● GOAL OF THE EXERCISE
Please pick up the issue thread about the fluentd daemonset's read-only file system error and continue it from its last line.

● QUOTED TEXT
┄┄┄┄┄┄┄┄┄┄┄┄┄┄┄┄┄┄┄┄

Open antifragileer opened 8 years ago
I've tracked this down and the error from above
Error response from daemon: mkdir /mnt/ephemeral: read-only file system
Is caused by a volume mount on the fluentd daemonset.
In fact there were two volume mounts that I needed to remove, the name of each suggest they're not needed on GCE anyhow. The workaround until we get a proper fix is to edit the daemonset:
kubectl edit ds fluentd
delete lines:
https://github.com/fabric8io/fabric8-devops/blob/master/fluentd/src/main/fabric8/daemonset.yml#L28-L33 and https://github.com/fabric8io/fabric8-devops/blob/master/fluentd/src/main/fabric8/daemonset.yml#L47-L52
@jimmidyson do you know of a proper fix?
So I finally got to this. I installed management to an environment and ran the daemon set edit. But neither of those two lines are in the daemon set for fluentd installed into that namespace.
kubectl -n dev-testing edit ds fluentd
apiVersion: extensions/v1beta1
kind: DaemonSet
metadata:
annotations:
fabric8.io/iconUrl: https://cdn.rawgit.com/fabric8io/fabric8-devops/master/fluentd/src/main/fabric8/icon.png
creationTimestamp: 2016-11-21T20:26:42Z
generation: 2
labels:
group: io.fabric8.devops.apps
project: fluentd
provider: fabric8
version: 2.2.297
name: fluentd
namespace: dev-testing
resourceVersion: "851511"

┄┄┄┄┄┄┄┄┄┄┄┄┄┄┄┄┄┄┄┄

● Data items
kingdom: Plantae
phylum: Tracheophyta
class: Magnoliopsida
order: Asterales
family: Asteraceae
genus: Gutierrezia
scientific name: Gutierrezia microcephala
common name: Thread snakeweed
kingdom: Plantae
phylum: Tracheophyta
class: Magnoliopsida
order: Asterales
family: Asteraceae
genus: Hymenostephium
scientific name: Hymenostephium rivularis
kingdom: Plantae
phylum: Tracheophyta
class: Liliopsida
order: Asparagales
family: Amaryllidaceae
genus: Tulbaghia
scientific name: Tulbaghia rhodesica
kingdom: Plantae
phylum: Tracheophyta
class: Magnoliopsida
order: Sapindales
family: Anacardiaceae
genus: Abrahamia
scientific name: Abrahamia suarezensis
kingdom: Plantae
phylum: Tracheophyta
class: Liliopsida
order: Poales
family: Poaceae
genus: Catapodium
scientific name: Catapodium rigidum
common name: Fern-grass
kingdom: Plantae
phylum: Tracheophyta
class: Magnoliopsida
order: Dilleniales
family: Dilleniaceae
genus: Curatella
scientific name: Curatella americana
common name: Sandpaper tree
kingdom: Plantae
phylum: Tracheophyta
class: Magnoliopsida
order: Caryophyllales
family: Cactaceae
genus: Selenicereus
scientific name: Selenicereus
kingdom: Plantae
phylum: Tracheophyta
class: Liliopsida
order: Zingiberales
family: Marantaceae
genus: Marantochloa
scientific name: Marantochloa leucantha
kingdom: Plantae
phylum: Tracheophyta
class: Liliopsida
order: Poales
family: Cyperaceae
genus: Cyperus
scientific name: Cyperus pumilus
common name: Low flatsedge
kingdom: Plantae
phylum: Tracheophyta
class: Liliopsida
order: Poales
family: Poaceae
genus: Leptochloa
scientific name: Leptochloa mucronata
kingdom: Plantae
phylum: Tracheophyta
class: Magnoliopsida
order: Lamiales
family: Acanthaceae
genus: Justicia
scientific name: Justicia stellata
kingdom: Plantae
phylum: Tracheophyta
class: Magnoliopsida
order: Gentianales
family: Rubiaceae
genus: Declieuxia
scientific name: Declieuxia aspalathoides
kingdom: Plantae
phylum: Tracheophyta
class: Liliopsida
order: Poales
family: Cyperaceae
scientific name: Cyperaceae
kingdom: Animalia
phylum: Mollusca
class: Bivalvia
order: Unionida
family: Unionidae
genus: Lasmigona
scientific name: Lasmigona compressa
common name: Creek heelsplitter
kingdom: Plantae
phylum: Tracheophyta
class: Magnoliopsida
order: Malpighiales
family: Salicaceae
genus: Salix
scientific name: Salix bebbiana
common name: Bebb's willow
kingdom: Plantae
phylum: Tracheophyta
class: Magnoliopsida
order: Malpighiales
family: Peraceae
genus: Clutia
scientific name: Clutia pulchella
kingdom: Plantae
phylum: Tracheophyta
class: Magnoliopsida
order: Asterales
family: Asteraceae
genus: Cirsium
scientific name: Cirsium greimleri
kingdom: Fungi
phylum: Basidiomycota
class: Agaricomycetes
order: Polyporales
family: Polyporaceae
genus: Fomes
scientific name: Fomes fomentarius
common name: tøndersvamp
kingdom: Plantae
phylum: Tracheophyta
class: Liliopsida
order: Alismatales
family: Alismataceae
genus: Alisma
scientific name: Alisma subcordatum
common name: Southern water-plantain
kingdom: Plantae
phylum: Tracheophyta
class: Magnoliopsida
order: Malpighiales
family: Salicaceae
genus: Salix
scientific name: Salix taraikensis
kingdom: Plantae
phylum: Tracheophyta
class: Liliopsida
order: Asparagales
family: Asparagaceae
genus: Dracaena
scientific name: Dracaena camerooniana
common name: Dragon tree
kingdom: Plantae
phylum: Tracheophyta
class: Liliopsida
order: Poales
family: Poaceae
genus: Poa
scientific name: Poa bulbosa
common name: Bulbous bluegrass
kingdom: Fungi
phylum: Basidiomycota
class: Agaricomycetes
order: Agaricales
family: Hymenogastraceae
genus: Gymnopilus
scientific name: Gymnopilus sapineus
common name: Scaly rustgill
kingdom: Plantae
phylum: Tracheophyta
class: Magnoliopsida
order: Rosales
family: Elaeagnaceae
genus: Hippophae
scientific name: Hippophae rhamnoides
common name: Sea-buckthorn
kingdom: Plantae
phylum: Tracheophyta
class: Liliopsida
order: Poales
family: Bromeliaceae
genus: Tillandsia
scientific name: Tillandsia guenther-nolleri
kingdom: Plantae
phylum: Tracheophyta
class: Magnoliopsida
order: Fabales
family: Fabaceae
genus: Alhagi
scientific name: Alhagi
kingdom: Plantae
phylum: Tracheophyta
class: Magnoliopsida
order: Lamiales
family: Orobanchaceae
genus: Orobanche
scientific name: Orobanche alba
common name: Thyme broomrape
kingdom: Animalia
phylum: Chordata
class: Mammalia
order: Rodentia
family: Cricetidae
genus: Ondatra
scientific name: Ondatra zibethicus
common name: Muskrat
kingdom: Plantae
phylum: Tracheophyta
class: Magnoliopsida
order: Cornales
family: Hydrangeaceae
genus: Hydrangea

┄┄┄┄┄┄┄┄┄┄┄┄┄┄┄┄┄┄┄┄

● TASK ANSWER
selfLink: /apis/extensions/v1beta1/namespaces/dev-testing/daemonsets/fluentd
uid: d041686b-b028-11e6-a600-42010af0012a
spec:
selector:
matchLabels:
group: io.fabric8.devops.apps
project: fluentd
provider: fabric8
version: 2.2.297
template:
metadata:
annotations:
prometheus.io/scrape: "true"
creationTimestamp: null
labels:
group: io.fabric8.devops.apps
project: fluentd
provider: fabric8
version: 2.2.297
spec:
containers:
- env:
- name: ELASTICSEARCH_HOST
value: elasticsearch
- name: ELASTICSEARCH_PORT
value: "9200"
image: fabric8/fluentd-kubernetes:v1.19
imagePullPolicy: IfNotPresent
name: fluentd
ports:
- containerPort: 24231
name: scrape
protocol: TCP
resources:
limits:
cpu: 100m
securityContext:
privileged: true
terminationMessagePath: /dev/termination-log
volumeMounts:
- mountPath: /var/log
name: varlog
- mountPath: /var/lib/docker/containers
name: defaultdocker
readOnly: true
- mountPath: /mnt/ephemeral/docker/containers
name: awsdocker
readOnly: true
- mountPath: /mnt/sda1/var/lib/docker/containers
name: minikubedocker
readOnly: true
dnsPolicy: ClusterFirst
restartPolicy: Always
securityContext: {}
serviceAccount: fluentd
serviceAccountName: fluentd
terminationGracePeriodSeconds: 30
volumes:
- hostPath:
path: /var/log
name: varlog
- hostPath:
path: /var/lib/docker/containers
name: defaultdocker
- hostPath:
path: /mnt/ephemeral/docker/containers
name: awsdocker
- hostPath:
path: /mnt/sda1/var/lib/docker/containers
name: minikubedocker
status:
currentNumberScheduled: 2
desiredNumberScheduled: 2
numberMisscheduled: 0
And describing it...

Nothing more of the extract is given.